Three years after Egyptian riots, Bob Bradley saddened by latest tragedy
After 22 people died prior to an Egyptian Premier League match on Sunday, former U.S. and Egypt national team coach Bob Bradley thought back to an all-too-recent and similar tragedy. The event at Cairo’s Air Defense Stadium happened just over three years to the day after the Port Said Stadium riot that killed 74.
“Terrible sadness, having seen what happened in Port Said, how it impacted families, clubs, the players, the football community as a whole,” Bradley told SI.com in a phone interview from Norway, where the American now coaches Stabæk. “To think that three years and a week later, that another tragedy takes place — young fans, going into the stadium — we can make no sense of it.”
In the aftermath of Port Said, Bradley resumed his role as the national team coach, trying to qualify Egypt for its first World Cup since 1990. With the Egyptian league suspended, his team carried out separate training camps for domestic players.
”Thoughts and prayers go again to the families, but I think also about all those players and how incredible they were after Port Said, the response and what went into trying to get to the World Cup,” Bradley said. “I still hear from so many of these guys. The league was back; they had just allowed fans back into the stadiums literally within the last, say, three weeks.”
Just 10,000 tickets were available for Zamalek’s match with ENPPI on Sunday as part of the continued restrictions on fans since the Port Said massacre. Now, once again, the league has been suspended indefinitely with less than a month remaining in the season.
“There’s so much hope that you always have, especially for these young guys that I got to know and their families and what Egypt’s all about,” Bradley said. “There’s talent, there’s potential, but still there are so many things that go on there that are so difficult. You think it’s made a step forward, and then just as quickly, it’s gone two steps back.”
The Egyptian government said fans without tickets to the match tried to force their way into the stadium.
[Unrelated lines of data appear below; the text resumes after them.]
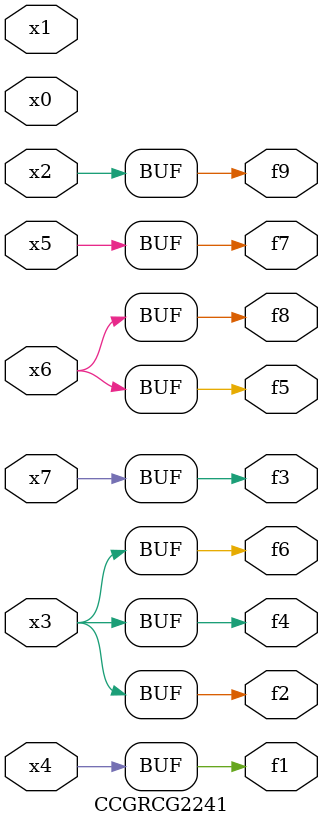
<source format=v>
module CCGRCG2241(
	input x0, x1, x2, x3, x4, x5, x6, x7,
	output f1, f2, f3, f4, f5, f6, f7, f8, f9
);
	assign f1 = x4;
	assign f2 = x3;
	assign f3 = x7;
	assign f4 = x3;
	assign f5 = x6;
	assign f6 = x3;
	assign f7 = x5;
	assign f8 = x6;
	assign f9 = x2;
endmodule

</source>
The Ultras White Knights, the club’s most vocal fans who have a history of political activism along with other ultras groups in Egypt, said police lobbed tear gas at supporters as they tried to enter the stadium through an entrance that was too small.
“The Zamalek fans tried to get in by force, and we had to prevent them from damaging public property,” read an official statement from the Egyptian interior ministry. Later, the state blamed supporters’ deaths on a stampede trying to get into the stadium, with many people “falling over each other.”
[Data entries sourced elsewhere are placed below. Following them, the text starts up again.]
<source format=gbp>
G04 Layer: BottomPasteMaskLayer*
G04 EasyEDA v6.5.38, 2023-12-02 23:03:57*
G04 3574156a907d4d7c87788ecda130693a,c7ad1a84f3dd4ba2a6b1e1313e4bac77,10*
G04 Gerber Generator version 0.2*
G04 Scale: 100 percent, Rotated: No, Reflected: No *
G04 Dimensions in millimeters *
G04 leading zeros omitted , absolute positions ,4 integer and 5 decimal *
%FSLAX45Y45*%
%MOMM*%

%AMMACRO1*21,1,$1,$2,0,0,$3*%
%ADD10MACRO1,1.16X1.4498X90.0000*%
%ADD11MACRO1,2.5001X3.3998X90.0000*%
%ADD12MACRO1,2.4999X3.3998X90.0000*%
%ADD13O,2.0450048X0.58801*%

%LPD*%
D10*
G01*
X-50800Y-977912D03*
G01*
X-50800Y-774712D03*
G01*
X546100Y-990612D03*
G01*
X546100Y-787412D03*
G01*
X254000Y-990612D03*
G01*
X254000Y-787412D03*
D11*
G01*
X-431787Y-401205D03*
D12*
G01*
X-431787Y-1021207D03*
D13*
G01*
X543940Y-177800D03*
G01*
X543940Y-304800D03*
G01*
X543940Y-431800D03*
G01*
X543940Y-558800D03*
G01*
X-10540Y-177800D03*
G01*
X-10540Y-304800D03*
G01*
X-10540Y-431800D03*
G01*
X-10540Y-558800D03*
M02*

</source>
On their Facebook page, the White Knights said the “iron gate surrounded by barbed wire” through which fans had to enter couldn’t accommodate more than one person at a time.
“It’s always complicated. It’s very difficult to know the truth in anything that ever happens in Egypt,” Bradley said. “It’s always easy to see what’s on the surface; it’s always difficult to try to understand all the things that go on underneath the surface.
“This is already another one where obviously, in the recent months, [Abdel Fattah el-Sisi] as president means that the country is in some ways back a little bit more toward military rule. One of the things that was always true in the time that [Hosni] Mubarak was there was that security and police were pretty brutal in the way situations were handled. … The president of Zamalek has not managed to get along with the White Knights at all. He’s sort of from the old regime.”
Bradley said the basic tragedy of the situation rings out above any political implications.
“In the end, a bunch of young Egyptians … lose their lives going to a football match,” he said. “You just can’t understand how this can happen.”
Omar Gaber, a Zamalek player, whom Bradley coached on the national team, refused to play on Sunday after he learned that fans had died before the match. Gaber has an amicable relationship with the White Knights and told Egyptian television that a group of fans stopped the team bus on its way into the stadium and showed them photos of the dead.
“In the last few days, there are rumors that his contract has been terminated,” Bradley said. “He’s a young guy who in that moment said, ‘No, this shouldn’t happen.’ Omar’s a really good guy. We’ve traded some messages since then.”
Gaber, 23, played for Egypt’s under-20 national team at the 2011 World Cup and now has five senior caps. He has only played for Zamalek in his five-year professional career and developed in its academy.
“The one thing I’ve felt always in my time in Egypt is that these are young guys, good guys, and when you listen to them and you show that you’re there for them, that means a lot to them,” Bradley said. “I think a lot about a guy like Omar in this moment.”